Data excerpts
########

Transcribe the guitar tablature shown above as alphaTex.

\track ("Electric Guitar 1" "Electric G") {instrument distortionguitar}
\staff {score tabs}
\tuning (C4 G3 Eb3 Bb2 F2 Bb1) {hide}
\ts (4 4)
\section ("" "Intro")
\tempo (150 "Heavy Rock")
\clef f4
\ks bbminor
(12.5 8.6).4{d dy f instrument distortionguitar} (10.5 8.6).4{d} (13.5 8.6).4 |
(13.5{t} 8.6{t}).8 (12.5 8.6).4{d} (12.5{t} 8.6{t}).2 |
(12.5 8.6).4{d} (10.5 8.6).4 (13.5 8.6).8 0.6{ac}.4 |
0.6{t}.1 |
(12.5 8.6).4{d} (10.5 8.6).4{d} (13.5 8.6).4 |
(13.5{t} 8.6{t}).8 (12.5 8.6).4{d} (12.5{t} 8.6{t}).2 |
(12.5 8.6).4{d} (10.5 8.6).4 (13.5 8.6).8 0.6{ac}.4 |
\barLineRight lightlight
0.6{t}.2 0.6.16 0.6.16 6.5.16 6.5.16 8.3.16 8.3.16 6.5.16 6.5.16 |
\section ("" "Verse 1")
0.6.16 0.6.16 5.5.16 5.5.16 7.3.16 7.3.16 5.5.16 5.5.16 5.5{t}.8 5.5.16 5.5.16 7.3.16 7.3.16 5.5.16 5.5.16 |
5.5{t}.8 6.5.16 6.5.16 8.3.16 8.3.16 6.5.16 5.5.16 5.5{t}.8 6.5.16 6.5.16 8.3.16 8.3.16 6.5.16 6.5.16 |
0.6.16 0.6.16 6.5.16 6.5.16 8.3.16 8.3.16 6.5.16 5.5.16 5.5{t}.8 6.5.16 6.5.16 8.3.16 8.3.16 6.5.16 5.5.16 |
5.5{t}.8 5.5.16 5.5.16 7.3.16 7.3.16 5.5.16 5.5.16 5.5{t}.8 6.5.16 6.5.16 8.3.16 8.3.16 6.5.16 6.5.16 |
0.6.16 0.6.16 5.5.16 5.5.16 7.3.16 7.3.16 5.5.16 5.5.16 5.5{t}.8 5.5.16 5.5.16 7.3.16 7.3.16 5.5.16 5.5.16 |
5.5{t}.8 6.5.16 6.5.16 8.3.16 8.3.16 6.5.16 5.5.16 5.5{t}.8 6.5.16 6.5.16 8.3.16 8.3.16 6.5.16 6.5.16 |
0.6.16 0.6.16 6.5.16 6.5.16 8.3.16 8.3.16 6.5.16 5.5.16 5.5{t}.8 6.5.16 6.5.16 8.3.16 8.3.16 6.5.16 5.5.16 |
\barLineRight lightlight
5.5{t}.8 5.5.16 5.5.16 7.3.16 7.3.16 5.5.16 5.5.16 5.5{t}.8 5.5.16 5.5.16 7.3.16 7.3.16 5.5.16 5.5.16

########

Exercise directions
Could you write out every row above, line for line, without changing a single character?

Exercise solution
Transcribe the guitar tablature shown above as alphaTex.

\track ("Electric Guitar 1" "Electric G") {instrument distortionguitar}
\staff {score tabs}
\tuning (C4 G3 Eb3 Bb2 F2 Bb1) {hide}
\ts (4 4)
\section ("" "Intro")
\tempo (150 "Heavy Rock")
\clef f4
\ks bbminor
(12.5 8.6).4{d dy f instrument distortionguitar} (10.5 8.6).4{d} (13.5 8.6).4 |
(13.5{t} 8.6{t}).8 (12.5 8.6).4{d} (12.5{t} 8.6{t}).2 |
(12.5 8.6).4{d} (10.5 8.6).4 (13.5 8.6).8 0.6{ac}.4 |
0.6{t}.1 |
(12.5 8.6).4{d} (10.5 8.6).4{d} (13.5 8.6).4 |
(13.5{t} 8.6{t}).8 (12.5 8.6).4{d} (12.5{t} 8.6{t}).2 |
(12.5 8.6).4{d} (10.5 8.6).4 (13.5 8.6).8 0.6{ac}.4 |
\barLineRight lightlight
0.6{t}.2 0.6.16 0.6.16 6.5.16 6.5.16 8.3.16 8.3.16 6.5.16 6.5.16 |
\section ("" "Verse 1")
0.6.16 0.6.16 5.5.16 5.5.16 7.3.16 7.3.16 5.5.16 5.5.16 5.5{t}.8 5.5.16 5.5.16 7.3.16 7.3.16 5.5.16 5.5.16 |
5.5{t}.8 6.5.16 6.5.16 8.3.16 8.3.16 6.5.16 5.5.16 5.5{t}.8 6.5.16 6.5.16 8.3.16 8.3.16 6.5.16 6.5.16 |
0.6.16 0.6.16 6.5.16 6.5.16 8.3.16 8.3.16 6.5.16 5.5.16 5.5{t}.8 6.5.16 6.5.16 8.3.16 8.3.16 6.5.16 5.5.16 |
5.5{t}.8 5.5.16 5.5.16 7.3.16 7.3.16 5.5.16 5.5.16 5.5{t}.8 6.5.16 6.5.16 8.3.16 8.3.16 6.5.16 6.5.16 |
0.6.16 0.6.16 5.5.16 5.5.16 7.3.16 7.3.16 5.5.16 5.5.16 5.5{t}.8 5.5.16 5.5.16 7.3.16 7.3.16 5.5.16 5.5.16 |
5.5{t}.8 6.5.16 6.5.16 8.3.16 8.3.16 6.5.16 5.5.16 5.5{t}.8 6.5.16 6.5.16 8.3.16 8.3.16 6.5.16 6.5.16 |
0.6.16 0.6.16 6.5.16 6.5.16 8.3.16 8.3.16 6.5.16 5.5.16 5.5{t}.8 6.5.16 6.5.16 8.3.16 8.3.16 6.5.16 5.5.16 |
\barLineRight lightlight
5.5{t}.8 5.5.16 5.5.16 7.3.16 7.3.16 5.5.16 5.5.16 5.5{t}.8 5.5.16 5.5.16 7.3.16 7.3.16 5.5.16 5.5.16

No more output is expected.